→ WORK TO BE COMPLETED
Please edit the data starting at its first line and ending at the line containing "vocable, donnant ainsi": change "cookies" to "trackers" and leave everything else unchanged. Return only those lines.

● ● ● ● ● ● ●

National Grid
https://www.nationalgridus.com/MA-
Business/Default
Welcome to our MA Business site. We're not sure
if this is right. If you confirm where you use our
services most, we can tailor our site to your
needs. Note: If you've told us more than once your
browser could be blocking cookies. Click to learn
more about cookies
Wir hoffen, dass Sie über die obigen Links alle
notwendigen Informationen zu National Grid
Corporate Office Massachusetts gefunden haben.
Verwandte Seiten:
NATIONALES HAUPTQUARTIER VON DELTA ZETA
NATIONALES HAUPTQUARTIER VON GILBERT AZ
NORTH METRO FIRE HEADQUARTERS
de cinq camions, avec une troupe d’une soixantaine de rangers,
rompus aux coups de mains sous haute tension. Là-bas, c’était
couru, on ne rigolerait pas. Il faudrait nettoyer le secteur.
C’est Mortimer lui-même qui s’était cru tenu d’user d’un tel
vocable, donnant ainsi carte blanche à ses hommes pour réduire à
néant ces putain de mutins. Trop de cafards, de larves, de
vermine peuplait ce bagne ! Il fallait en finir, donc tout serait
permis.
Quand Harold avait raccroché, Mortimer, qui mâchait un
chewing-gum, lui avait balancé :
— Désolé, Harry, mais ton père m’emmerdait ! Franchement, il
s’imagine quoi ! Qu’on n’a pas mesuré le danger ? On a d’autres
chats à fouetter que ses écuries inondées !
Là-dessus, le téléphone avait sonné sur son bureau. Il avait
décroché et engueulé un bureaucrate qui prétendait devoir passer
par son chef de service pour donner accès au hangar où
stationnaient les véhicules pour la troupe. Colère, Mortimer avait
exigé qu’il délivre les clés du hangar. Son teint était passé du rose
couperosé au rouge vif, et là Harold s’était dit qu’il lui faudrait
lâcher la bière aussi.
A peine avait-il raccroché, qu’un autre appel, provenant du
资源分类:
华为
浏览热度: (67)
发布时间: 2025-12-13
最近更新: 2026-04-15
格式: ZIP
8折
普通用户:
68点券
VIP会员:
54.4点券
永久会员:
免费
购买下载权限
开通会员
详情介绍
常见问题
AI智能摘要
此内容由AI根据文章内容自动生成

● ● ● ● ● ● ●

→ THE ANSWER
National Grid
https://www.nationalgridus.com/MA-
Business/Default
Welcome to our MA Business site. We're not sure
if this is right. If you confirm where you use our
services most, we can tailor our site to your
needs. Note: If you've told us more than once your
browser could be blocking trackers. Click to learn
more about trackers
Wir hoffen, dass Sie über die obigen Links alle
notwendigen Informationen zu National Grid
Corporate Office Massachusetts gefunden haben.
Verwandte Seiten:
NATIONALES HAUPTQUARTIER VON DELTA ZETA
NATIONALES HAUPTQUARTIER VON GILBERT AZ
NORTH METRO FIRE HEADQUARTERS
de cinq camions, avec une troupe d’une soixantaine de rangers,
rompus aux coups de mains sous haute tension. Là-bas, c’était
couru, on ne rigolerait pas. Il faudrait nettoyer le secteur.
C’est Mortimer lui-même qui s’était cru tenu d’user d’un tel
vocable, donnant ainsi carte blanche à ses hommes pour réduire à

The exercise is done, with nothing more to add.